Tea in Tokyo. Tokyo Saryo
My Japanese tea journey of discovery took me to the narrow, winding streets of Setagaya ward in Tokyo to what has been dubbed “the world’s first hand-drip green tea shop”, Tokyo Saryo.
Inspired by third-wave coffee culture, this ultra modern tea bar offers premium, single-origin sencha from all over Japan, brewed with the pour over method that we all know from the coffee world. Their pour over tea drippers were specifically designed by the owners of Tokyo Saryo to ensure the perfect brew.
I had booked online and firstly, I was served a delicious bowl of ochazuke, the Japanese tea and rice soup, made with tencha leaves (matcha raw material basically) and topped with an umeboshi pickled plum. Other topping options to choose from include salmon and scallop.
While I enjoyed my ochazuke, I got to choose 2 types of sencha to compare and a dessert to pair. The selection of teas to choose from was portrayed in a graph (see photo) according to their umami, sweetness and bitterness. The tea barista told me that she likes bitterness in her sencha and I realized that in Japan bitterness can be a desirable quality in a good tea.
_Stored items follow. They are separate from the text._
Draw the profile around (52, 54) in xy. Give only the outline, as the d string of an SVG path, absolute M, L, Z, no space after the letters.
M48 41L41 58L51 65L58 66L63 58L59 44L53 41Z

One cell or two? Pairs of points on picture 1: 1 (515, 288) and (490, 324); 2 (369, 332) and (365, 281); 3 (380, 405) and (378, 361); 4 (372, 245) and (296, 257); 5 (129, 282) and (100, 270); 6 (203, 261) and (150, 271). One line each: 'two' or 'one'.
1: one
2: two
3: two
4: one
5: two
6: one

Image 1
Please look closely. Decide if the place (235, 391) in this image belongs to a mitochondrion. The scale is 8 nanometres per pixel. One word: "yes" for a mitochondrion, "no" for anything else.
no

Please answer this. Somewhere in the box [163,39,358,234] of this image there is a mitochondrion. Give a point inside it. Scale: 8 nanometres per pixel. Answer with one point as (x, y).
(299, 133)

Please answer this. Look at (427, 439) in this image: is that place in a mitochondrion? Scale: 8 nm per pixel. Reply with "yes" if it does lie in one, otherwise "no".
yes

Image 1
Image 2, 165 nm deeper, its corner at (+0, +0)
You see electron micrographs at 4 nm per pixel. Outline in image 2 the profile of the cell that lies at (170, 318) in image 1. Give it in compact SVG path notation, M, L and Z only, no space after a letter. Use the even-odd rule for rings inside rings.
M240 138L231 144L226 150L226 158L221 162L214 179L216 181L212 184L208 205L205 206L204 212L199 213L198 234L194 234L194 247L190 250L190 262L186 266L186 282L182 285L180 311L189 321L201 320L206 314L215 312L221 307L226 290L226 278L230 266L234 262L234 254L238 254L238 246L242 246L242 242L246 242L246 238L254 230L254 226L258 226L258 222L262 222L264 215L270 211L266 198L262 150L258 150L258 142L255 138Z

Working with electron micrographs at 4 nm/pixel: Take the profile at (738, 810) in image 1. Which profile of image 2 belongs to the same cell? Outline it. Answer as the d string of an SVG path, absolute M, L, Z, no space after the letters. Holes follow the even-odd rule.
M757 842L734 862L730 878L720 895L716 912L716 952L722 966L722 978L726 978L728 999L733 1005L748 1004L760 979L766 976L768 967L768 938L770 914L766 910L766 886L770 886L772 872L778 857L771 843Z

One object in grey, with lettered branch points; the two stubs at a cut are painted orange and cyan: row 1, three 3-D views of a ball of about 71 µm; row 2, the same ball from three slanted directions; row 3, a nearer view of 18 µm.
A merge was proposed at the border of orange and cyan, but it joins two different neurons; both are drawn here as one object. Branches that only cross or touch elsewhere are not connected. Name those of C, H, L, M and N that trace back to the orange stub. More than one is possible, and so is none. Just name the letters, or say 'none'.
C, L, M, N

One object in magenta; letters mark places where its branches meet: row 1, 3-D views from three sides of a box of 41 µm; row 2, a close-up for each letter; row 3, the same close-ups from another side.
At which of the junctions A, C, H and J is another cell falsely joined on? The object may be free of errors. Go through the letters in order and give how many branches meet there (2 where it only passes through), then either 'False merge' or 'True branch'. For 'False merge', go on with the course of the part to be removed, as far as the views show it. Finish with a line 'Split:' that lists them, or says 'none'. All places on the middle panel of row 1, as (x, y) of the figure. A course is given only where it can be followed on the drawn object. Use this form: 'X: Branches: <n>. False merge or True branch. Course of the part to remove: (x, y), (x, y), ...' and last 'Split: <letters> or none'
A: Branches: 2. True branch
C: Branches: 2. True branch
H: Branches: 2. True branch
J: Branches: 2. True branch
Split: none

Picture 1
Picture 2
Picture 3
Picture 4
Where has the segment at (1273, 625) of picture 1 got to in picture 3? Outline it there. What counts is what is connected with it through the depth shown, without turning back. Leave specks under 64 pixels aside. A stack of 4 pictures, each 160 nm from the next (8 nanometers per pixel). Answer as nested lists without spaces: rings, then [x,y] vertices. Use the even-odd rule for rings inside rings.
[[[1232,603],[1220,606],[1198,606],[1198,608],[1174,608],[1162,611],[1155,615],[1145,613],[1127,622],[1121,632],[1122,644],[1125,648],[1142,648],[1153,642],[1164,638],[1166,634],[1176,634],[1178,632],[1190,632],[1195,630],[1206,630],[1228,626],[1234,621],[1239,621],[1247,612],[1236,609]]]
I chose Koushun, a “new” Japanese cultivar created in 2000 through hybridization, and Yutakamidori (also the name of the cultivar). The dry tea leaves to me smell like flowers.
In Japan the oxidation of the leaves is halted by steaming. The Koushun sencha leaves appear larger and whole because they were steamed for a shorter period of time compared to the Yutakamidori sencha leaves, which were steamed for a longer period of time and appear smaller and fragmented.
The first infusion was extracted with water at 70 C (158 F), the second infusion with water at 80 C (176 F) and lastly, for the third infusion, I chose which of the two teas was made into a genmaicha and the tea barista added roasted rice to it. I went with the Koushun.
As a dessert, I had the hojicha mousse.
Additionally, I bought a small pouch of Fukumidori to try at home, the barista’s favorite. I was intrigued to try the more bitter end of the spectrum.
Disclaimer: I did not receive any compensation by any of the brands or businesses mentioned in this blog post. This is my honest opinion. I paid for the tasting with my own money.